(Beginning of Study material)

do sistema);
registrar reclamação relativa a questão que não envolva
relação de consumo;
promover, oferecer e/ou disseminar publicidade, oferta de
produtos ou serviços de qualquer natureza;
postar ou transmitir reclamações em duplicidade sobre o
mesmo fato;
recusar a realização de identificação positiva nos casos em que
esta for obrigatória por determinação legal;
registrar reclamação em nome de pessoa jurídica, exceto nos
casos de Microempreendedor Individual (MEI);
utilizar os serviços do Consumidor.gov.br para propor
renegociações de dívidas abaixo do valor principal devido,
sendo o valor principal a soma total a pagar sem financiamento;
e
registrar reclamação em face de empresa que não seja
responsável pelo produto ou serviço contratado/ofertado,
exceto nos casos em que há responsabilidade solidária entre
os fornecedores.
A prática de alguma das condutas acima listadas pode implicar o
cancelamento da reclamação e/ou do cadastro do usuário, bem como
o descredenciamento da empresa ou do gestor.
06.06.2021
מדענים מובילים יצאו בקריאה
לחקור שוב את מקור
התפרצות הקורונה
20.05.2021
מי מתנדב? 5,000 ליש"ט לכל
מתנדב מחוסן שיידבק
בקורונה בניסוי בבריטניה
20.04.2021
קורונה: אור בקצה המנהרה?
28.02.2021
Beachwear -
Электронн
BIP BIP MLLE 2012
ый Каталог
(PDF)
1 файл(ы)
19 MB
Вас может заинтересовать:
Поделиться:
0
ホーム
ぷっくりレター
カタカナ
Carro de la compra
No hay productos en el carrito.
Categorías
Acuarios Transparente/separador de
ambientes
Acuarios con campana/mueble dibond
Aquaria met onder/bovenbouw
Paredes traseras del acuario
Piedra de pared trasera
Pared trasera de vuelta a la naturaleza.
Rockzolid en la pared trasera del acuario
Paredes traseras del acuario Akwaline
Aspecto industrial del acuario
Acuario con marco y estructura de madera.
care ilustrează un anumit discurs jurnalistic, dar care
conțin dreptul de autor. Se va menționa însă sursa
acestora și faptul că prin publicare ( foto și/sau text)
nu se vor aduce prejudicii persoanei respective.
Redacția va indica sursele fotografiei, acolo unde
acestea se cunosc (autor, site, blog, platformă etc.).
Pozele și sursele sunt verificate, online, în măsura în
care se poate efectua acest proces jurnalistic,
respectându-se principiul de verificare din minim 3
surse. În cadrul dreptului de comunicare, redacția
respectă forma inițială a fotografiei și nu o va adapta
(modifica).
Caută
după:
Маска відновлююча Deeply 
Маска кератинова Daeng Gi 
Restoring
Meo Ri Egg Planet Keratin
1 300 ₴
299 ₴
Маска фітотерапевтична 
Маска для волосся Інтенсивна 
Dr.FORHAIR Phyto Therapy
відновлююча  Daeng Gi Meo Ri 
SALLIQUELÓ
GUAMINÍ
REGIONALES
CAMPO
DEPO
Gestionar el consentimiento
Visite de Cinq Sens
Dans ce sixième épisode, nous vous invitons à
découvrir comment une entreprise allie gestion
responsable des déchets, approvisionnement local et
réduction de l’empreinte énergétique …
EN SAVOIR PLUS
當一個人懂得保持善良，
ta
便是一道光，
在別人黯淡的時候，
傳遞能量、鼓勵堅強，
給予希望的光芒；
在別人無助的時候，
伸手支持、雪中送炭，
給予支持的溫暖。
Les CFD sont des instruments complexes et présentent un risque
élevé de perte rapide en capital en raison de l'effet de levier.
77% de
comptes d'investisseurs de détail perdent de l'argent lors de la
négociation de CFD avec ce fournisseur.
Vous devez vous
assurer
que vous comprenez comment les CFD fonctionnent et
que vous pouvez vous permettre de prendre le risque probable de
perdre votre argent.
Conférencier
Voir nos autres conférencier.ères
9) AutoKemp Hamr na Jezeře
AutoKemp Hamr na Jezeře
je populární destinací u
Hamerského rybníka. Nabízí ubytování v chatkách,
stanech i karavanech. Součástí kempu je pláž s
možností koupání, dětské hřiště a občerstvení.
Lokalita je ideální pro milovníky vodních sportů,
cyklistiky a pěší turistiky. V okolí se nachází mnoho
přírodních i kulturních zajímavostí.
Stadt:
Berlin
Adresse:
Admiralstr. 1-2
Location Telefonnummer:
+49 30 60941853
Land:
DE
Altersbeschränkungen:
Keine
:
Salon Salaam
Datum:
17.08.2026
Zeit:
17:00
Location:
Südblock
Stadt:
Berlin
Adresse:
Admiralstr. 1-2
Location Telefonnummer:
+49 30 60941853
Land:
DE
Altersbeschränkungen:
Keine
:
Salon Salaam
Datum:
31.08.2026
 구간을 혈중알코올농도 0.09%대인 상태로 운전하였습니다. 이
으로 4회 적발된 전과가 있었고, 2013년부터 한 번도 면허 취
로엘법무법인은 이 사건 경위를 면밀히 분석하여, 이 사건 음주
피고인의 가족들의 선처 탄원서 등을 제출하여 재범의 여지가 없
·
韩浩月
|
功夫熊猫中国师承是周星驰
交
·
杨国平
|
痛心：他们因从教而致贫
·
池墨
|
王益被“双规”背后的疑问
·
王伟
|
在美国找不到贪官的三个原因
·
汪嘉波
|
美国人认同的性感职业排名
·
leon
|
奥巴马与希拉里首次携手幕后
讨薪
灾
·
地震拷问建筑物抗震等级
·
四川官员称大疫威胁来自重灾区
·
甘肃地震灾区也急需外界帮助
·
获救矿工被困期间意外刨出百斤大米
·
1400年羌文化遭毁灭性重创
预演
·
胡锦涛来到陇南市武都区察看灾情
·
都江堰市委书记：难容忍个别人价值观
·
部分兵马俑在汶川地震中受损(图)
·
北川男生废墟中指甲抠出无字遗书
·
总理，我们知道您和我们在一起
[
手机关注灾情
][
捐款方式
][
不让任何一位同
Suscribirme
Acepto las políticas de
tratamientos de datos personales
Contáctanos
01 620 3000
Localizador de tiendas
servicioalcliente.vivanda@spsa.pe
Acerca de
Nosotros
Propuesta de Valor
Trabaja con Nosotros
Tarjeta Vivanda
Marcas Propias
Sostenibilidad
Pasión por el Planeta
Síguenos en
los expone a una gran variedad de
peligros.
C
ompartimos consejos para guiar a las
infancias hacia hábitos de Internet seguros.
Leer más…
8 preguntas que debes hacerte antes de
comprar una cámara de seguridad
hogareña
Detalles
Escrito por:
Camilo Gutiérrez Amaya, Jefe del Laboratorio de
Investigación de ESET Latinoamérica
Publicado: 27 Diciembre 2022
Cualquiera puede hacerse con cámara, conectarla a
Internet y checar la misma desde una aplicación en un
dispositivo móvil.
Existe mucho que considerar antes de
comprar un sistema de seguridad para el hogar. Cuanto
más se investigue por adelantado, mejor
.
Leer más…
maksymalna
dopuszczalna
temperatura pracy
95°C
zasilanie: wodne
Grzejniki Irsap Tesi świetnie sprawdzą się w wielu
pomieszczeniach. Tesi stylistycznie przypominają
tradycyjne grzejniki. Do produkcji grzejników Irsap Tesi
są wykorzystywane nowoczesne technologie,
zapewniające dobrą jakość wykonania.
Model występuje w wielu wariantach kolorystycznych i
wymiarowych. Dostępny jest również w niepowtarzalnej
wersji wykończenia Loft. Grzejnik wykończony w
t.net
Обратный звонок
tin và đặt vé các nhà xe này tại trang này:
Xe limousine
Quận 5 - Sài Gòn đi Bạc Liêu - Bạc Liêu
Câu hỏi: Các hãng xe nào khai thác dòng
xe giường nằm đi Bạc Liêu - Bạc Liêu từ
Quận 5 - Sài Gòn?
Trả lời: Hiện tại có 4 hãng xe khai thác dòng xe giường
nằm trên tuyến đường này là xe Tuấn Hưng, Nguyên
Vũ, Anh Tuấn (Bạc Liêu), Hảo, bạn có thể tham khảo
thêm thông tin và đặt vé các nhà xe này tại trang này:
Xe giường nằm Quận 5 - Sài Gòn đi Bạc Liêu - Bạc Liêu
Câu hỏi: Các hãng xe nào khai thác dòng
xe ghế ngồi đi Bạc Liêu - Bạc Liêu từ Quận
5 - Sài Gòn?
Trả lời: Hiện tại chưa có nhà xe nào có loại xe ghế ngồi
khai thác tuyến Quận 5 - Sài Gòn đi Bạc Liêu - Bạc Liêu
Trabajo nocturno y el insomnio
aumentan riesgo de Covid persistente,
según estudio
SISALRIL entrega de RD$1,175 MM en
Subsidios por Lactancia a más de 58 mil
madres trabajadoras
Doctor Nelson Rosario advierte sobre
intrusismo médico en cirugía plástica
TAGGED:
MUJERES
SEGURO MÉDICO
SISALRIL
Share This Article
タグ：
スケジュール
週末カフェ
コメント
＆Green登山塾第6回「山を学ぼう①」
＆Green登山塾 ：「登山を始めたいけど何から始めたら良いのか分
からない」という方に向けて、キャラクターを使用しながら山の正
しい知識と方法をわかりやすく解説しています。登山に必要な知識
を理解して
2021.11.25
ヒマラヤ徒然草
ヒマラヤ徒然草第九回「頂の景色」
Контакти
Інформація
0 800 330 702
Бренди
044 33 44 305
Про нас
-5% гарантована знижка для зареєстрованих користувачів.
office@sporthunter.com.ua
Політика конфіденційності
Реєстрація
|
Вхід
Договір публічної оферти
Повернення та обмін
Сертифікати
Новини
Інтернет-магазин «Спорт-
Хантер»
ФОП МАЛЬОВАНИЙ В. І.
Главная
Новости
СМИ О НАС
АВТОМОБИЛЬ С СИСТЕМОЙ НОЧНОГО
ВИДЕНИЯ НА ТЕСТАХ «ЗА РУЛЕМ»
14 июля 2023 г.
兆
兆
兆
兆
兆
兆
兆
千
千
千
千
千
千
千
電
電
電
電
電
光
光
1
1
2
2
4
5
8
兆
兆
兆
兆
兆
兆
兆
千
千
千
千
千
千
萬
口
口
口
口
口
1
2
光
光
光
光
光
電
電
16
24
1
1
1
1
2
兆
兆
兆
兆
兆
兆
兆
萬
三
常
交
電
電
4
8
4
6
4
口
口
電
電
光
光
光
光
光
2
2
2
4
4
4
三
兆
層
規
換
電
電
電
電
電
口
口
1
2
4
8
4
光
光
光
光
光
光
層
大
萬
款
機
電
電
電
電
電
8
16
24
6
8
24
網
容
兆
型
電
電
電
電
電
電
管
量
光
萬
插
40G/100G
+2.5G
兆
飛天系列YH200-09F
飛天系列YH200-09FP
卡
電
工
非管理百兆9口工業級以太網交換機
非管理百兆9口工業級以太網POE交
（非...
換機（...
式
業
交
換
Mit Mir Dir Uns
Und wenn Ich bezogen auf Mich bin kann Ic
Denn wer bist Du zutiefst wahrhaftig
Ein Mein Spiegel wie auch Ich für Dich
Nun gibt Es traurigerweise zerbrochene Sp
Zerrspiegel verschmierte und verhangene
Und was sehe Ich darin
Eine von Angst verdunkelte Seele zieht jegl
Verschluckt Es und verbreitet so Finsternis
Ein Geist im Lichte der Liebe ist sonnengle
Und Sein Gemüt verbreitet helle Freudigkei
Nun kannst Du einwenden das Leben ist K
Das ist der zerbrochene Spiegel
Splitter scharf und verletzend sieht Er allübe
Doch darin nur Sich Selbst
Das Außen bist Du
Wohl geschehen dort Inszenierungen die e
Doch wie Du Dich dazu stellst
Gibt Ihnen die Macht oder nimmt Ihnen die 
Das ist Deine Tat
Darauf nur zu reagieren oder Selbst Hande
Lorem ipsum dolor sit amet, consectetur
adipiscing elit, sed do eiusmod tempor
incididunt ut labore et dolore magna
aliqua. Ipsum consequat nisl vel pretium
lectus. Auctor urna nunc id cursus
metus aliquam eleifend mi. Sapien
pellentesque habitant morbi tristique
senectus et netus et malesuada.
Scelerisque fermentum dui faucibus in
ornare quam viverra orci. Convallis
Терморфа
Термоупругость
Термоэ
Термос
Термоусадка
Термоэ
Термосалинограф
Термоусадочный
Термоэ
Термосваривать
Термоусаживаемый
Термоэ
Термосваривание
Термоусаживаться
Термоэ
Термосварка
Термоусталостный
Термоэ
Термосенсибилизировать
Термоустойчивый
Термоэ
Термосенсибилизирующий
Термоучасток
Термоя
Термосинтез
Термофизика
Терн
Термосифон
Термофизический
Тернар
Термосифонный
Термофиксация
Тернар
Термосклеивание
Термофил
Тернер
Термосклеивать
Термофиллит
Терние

(End of Study material)

Work item: Rewrite the records from their start through the line containing "os fornecedores.", replacing "reclamação" with "queixa" and leaving everything else unchanged.

Your response:
do sistema);
registrar queixa relativa a questão que não envolva
relação de consumo;
promover, oferecer e/ou disseminar publicidade, oferta de
produtos ou serviços de qualquer natureza;
postar ou transmitir reclamações em duplicidade sobre o
mesmo fato;
recusar a realização de identificação positiva nos casos em que
esta for obrigatória por determinação legal;
registrar queixa em nome de pessoa jurídica, exceto nos
casos de Microempreendedor Individual (MEI);
utilizar os serviços do Consumidor.gov.br para propor
renegociações de dívidas abaixo do valor principal devido,
sendo o valor principal a soma total a pagar sem financiamento;
e
registrar queixa em face de empresa que não seja
responsável pelo produto ou serviço contratado/ofertado,
exceto nos casos em que há responsabilidade solidária entre
os fornecedores.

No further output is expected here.